_Task item_.
Copy the data below exactly.

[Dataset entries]

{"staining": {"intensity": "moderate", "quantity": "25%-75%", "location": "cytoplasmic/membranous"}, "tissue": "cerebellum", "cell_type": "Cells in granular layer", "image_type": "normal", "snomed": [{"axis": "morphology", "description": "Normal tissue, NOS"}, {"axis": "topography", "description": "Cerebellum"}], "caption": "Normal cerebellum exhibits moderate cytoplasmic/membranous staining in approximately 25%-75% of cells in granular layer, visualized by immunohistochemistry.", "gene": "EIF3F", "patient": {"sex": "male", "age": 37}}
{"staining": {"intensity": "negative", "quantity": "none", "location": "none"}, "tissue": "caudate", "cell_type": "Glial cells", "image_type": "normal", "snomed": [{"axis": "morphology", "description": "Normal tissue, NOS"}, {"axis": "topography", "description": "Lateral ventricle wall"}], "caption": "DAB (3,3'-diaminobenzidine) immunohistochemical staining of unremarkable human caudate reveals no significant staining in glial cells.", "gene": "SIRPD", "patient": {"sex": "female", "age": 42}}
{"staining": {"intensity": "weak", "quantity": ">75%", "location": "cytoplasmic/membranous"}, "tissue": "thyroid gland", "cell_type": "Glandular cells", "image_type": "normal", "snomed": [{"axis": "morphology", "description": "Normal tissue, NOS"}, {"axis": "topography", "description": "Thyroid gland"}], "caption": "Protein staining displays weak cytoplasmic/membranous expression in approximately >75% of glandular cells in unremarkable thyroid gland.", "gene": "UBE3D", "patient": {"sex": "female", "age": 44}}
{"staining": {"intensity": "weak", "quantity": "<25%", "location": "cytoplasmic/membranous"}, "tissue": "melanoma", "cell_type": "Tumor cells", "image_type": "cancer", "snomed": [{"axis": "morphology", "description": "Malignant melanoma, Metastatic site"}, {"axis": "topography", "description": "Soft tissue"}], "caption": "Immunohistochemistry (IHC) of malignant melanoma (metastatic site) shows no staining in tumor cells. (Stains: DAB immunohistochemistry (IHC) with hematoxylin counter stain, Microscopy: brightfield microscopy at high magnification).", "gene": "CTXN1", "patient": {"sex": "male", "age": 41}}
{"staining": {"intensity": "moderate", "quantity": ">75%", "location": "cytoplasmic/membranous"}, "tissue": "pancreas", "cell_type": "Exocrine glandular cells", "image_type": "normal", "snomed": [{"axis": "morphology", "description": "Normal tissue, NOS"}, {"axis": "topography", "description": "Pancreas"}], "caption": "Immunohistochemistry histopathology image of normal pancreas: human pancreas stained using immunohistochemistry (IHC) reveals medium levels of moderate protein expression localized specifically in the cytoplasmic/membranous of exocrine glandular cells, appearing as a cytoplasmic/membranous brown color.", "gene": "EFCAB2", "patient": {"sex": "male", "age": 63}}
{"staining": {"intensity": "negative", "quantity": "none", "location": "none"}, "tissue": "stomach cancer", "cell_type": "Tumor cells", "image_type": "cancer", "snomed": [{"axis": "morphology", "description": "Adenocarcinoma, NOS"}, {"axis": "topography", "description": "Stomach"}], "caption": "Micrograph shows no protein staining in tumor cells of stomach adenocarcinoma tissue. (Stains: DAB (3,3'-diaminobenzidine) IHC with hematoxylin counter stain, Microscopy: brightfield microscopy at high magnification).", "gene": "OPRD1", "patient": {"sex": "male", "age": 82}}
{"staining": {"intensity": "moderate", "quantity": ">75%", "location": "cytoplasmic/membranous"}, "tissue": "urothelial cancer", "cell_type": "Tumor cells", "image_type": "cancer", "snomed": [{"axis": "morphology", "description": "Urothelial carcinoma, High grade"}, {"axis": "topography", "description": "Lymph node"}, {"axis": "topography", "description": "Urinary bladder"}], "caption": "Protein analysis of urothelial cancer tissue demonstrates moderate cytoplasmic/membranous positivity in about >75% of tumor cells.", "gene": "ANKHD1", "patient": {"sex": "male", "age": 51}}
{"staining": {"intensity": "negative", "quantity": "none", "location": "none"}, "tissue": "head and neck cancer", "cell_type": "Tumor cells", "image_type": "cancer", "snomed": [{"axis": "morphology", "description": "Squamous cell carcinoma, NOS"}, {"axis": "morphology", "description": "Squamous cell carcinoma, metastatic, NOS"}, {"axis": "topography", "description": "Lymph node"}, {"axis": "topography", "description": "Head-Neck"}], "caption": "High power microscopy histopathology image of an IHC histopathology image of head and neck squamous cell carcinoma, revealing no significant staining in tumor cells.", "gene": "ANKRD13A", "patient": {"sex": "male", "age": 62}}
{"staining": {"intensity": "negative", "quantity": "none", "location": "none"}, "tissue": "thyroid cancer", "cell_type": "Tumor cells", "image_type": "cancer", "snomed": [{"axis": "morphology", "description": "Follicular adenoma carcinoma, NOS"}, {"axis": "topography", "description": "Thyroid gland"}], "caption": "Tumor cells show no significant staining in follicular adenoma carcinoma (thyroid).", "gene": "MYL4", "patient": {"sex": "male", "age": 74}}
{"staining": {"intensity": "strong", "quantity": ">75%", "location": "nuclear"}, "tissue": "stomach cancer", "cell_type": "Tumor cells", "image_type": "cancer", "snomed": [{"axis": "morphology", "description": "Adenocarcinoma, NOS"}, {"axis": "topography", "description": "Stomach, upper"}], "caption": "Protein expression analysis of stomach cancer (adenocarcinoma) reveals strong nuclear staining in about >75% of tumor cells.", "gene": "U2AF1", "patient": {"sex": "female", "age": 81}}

_Response for this exercise_.
{"staining": {"intensity": "moderate", "quantity": "25%-75%", "location": "cytoplasmic/membranous"}, "tissue": "cerebellum", "cell_type": "Cells in granular layer", "image_type": "normal", "snomed": [{"axis": "morphology", "description": "Normal tissue, NOS"}, {"axis": "topography", "description": "Cerebellum"}], "caption": "Normal cerebellum exhibits moderate cytoplasmic/membranous staining in approximately 25%-75% of cells in granular layer, visualized by immunohistochemistry.", "gene": "EIF3F", "patient": {"sex": "male", "age": 37}}
{"staining": {"intensity": "negative", "quantity": "none", "location": "none"}, "tissue": "caudate", "cell_type": "Glial cells", "image_type": "normal", "snomed": [{"axis": "morphology", "description": "Normal tissue, NOS"}, {"axis": "topography", "description": "Lateral ventricle wall"}], "caption": "DAB (3,3'-diaminobenzidine) immunohistochemical staining of unremarkable human caudate reveals no significant staining in glial cells.", "gene": "SIRPD", "patient": {"sex": "female", "age": 42}}
{"staining": {"intensity": "weak", "quantity": ">75%", "location": "cytoplasmic/membranous"}, "tissue": "thyroid gland", "cell_type": "Glandular cells", "image_type": "normal", "snomed": [{"axis": "morphology", "description": "Normal tissue, NOS"}, {"axis": "topography", "description": "Thyroid gland"}], "caption": "Protein staining displays weak cytoplasmic/membranous expression in approximately >75% of glandular cells in unremarkable thyroid gland.", "gene": "UBE3D", "patient": {"sex": "female", "age": 44}}
{"staining": {"intensity": "weak", "quantity": "<25%", "location": "cytoplasmic/membranous"}, "tissue": "melanoma", "cell_type": "Tumor cells", "image_type": "cancer", "snomed": [{"axis": "morphology", "description": "Malignant melanoma, Metastatic site"}, {"axis": "topography", "description": "Soft tissue"}], "caption": "Immunohistochemistry (IHC) of malignant melanoma (metastatic site) shows no staining in tumor cells. (Stains: DAB immunohistochemistry (IHC) with hematoxylin counter stain, Microscopy: brightfield microscopy at high magnification).", "gene": "CTXN1", "patient": {"sex": "male", "age": 41}}
{"staining": {"intensity": "moderate", "quantity": ">75%", "location": "cytoplasmic/membranous"}, "tissue": "pancreas", "cell_type": "Exocrine glandular cells", "image_type": "normal", "snomed": [{"axis": "morphology", "description": "Normal tissue, NOS"}, {"axis": "topography", "description": "Pancreas"}], "caption": "Immunohistochemistry histopathology image of normal pancreas: human pancreas stained using immunohistochemistry (IHC) reveals medium levels of moderate protein expression localized specifically in the cytoplasmic/membranous of exocrine glandular cells, appearing as a cytoplasmic/membranous brown color.", "gene": "EFCAB2", "patient": {"sex": "male", "age": 63}}
{"staining": {"intensity": "negative", "quantity": "none", "location": "none"}, "tissue": "stomach cancer", "cell_type": "Tumor cells", "image_type": "cancer", "snomed": [{"axis": "morphology", "description": "Adenocarcinoma, NOS"}, {"axis": "topography", "description": "Stomach"}], "caption": "Micrograph shows no protein staining in tumor cells of stomach adenocarcinoma tissue. (Stains: DAB (3,3'-diaminobenzidine) IHC with hematoxylin counter stain, Microscopy: brightfield microscopy at high magnification).", "gene": "OPRD1", "patient": {"sex": "male", "age": 82}}
{"staining": {"intensity": "moderate", "quantity": ">75%", "location": "cytoplasmic/membranous"}, "tissue": "urothelial cancer", "cell_type": "Tumor cells", "image_type": "cancer", "snomed": [{"axis": "morphology", "description": "Urothelial carcinoma, High grade"}, {"axis": "topography", "description": "Lymph node"}, {"axis": "topography", "description": "Urinary bladder"}], "caption": "Protein analysis of urothelial cancer tissue demonstrates moderate cytoplasmic/membranous positivity in about >75% of tumor cells.", "gene": "ANKHD1", "patient": {"sex": "male", "age": 51}}
{"staining": {"intensity": "negative", "quantity": "none", "location": "none"}, "tissue": "head and neck cancer", "cell_type": "Tumor cells", "image_type": "cancer", "snomed": [{"axis": "morphology", "description": "Squamous cell carcinoma, NOS"}, {"axis": "morphology", "description": "Squamous cell carcinoma, metastatic, NOS"}, {"axis": "topography", "description": "Lymph node"}, {"axis": "topography", "description": "Head-Neck"}], "caption": "High power microscopy histopathology image of an IHC histopathology image of head and neck squamous cell carcinoma, revealing no significant staining in tumor cells.", "gene": "ANKRD13A", "patient": {"sex": "male", "age": 62}}
{"staining": {"intensity": "negative", "quantity": "none", "location": "none"}, "tissue": "thyroid cancer", "cell_type": "Tumor cells", "image_type": "cancer", "snomed": [{"axis": "morphology", "description": "Follicular adenoma carcinoma, NOS"}, {"axis": "topography", "description": "Thyroid gland"}], "caption": "Tumor cells show no significant staining in follicular adenoma carcinoma (thyroid).", "gene": "MYL4", "patient": {"sex": "male", "age": 74}}
{"staining": {"intensity": "strong", "quantity": ">75%", "location": "nuclear"}, "tissue": "stomach cancer", "cell_type": "Tumor cells", "image_type": "cancer", "snomed": [{"axis": "morphology", "description": "Adenocarcinoma, NOS"}, {"axis": "topography", "description": "Stomach, upper"}], "caption": "Protein expression analysis of stomach cancer (adenocarcinoma) reveals strong nuclear staining in about >75% of tumor cells.", "gene": "U2AF1", "patient": {"sex": "female", "age": 81}}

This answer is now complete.